Brian Doherty, in reviewing Michael Moore’s “Capitalism: A Love Story,” makes this telling comment:
“He loses the whole game when he asks a woman from the factory why the workers don’t form a co-op and run it themselves. They don’t have the money, she explains; they aren’t capitalists. That’s a benefit the wealthy provide to the working man that Moore won’t acknowledge.”
I wouldn’t be surprised if Doherty thinks Moore is stupid. But surely even he doesn’t think Moore is so stupid as to be unaware that some people have money and others don’t, or that people engaged in wage labor most likely do so because they don’t have as much money as the people employing them. As Basil Fawlty would say, I’ll take the bleeding obvious for $500, Alec.
A major part of Moore’s critique of corporate capitalism hinges on the reasons that some people have so much money, and others have to work for them. I’m incredulous that Doherty could have sat through the movie without noticing that the concentration of wealth and polarization of income was an issue in its own right. Moore’s critique is muddled, sure enough. But the question itself is entirely legitimate, and for Doherty to treat it as if it doesn’t exist is just dumb.

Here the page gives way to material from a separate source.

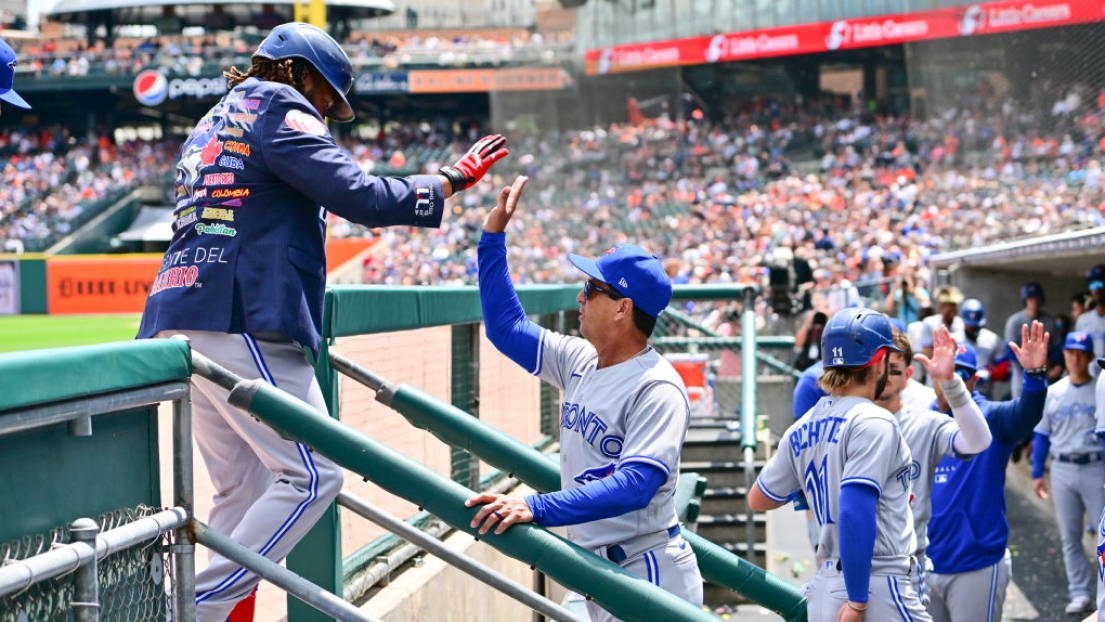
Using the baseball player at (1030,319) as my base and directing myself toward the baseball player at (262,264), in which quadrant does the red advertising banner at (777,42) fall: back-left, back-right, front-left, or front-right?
back-right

Doherty regurgitates, as if he’d only just thought of it himself for the first time today, one of the most complacent, one of the most unreflective—one of the dumbest—knee-jerk apologetics out there: “Without rich capitalists, who would employ people?”
An analogue of Doherty eight hundred years ago might have asked, smugly: “But without feudal landlords providing land to work on, how would the peasants be able to feed themselves?”

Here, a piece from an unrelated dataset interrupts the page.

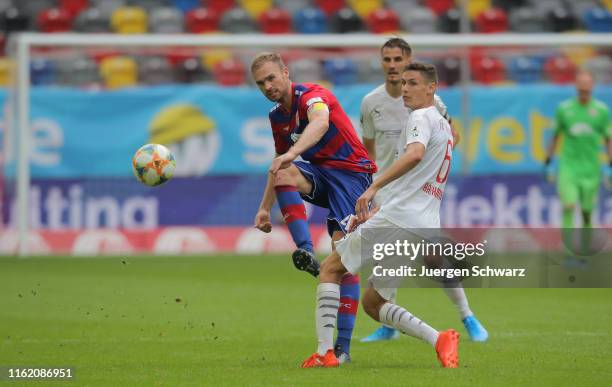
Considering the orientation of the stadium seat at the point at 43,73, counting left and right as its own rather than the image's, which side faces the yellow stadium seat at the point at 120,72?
left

A parallel Doherty in the old Soviet system, the same sort of Hegelian enthusiast for the rationality of the real in the context of a state planned economy, might have similarly taunted disgruntled Soviet workers on their dependence on state industrial ministries to “provide” them with the “benefit” of employment.
I can imagine a parallel Doherty crowing, similarly, in response to antebellum slaves’ admission that they lacked the capital to buy out the plantation and run it themselves. This is not to say, by any means, that the cases are parallel, or that modern workers are under the same constraints as slaves. The point is that to take labor’s dependence on capital as a legitimization of capital’s position, without first examining the brute facts of the background power relationship, is just plain stupid.
In all these cases, the obvious question—never addressed by any of the class systems’ analogues of Doherty—is why. Why is the feudal landlord, the state manager, the corporation, in a position to provide the only available jobs? Why do those working for such employers lack the capital to employ themselves?
Doherty’s argument—if you can call it that—presumes three things as just given, part of the natural state of affairs: 1) the concentration of capital in the hands of a few absentee investors, 2) the lack of same on the workers’ part, and 3) a production model that requires massive capital investment in product-specific assets.
That the working classes might have been systematically robbed by Enclosures and other land expropriations, that the state might have barred access to vacant and unimproved land, that the state might have raised entry barriers to the aggregation of capital outside the existing finance system—that the state has systematically impeded the bargaining power of labor and shifted income upward—never occurs to Doherty. That the state has systematically promoted a particular industrial model at the expense of others, and thus artificially raised the capital outlays needed to enter the market, likewise never occurs to him.
Aside from all the rest that’s wrong with Doherty’s “argument,” it assumes an archaic finance model that really applies only to startups: a manufacturing corporation gets its “capital” from sales of stock and loans. In fact, of course, the overwhelming majority of most large corporations’ investments are funded by retained earnings. And the “capitalists” who actually make the decisions are managers pretending to represent the shareholders when they’re really just a self-perpetuating oligarchy in control of a mass of capital with (de facto) no real outside owner.
The parallel with the Oskar Lange model of market socialism back in the ’20s (endorsed both by Frederick Taylor and Joseph Schumpeter, by the way) is interesting. Mises argued that it would be simply playing with markets, because the manager of a market socialist firm wouldn’t be risking money he contributed himself. But that is, in fact, pretty much the position of corporate management in the West. They didn’t contribute the capital stock of the corporation; they’re gambling money accumulated at no cost to themselves. So if they get a multimillion bonus this quarter and then run the company into the ground, they’re not only out nothing themselves, but ahead several million dollars. Hence the perverse incentives to go for big wins, with no regard to the possible downside. Hence the perverse incentives to game the quarterly numbers, even at the expense of gutting long-term productivity. Exactly the kind of irrational allocation of capital that Mises said Lange’s market socialism would lead to, in other words.
Doherty, in praising the corporation for giving the workers crutches for their broken legs, shouldn’t forget the extent to which the system depends on—and profits from—the systematic breaking of legs.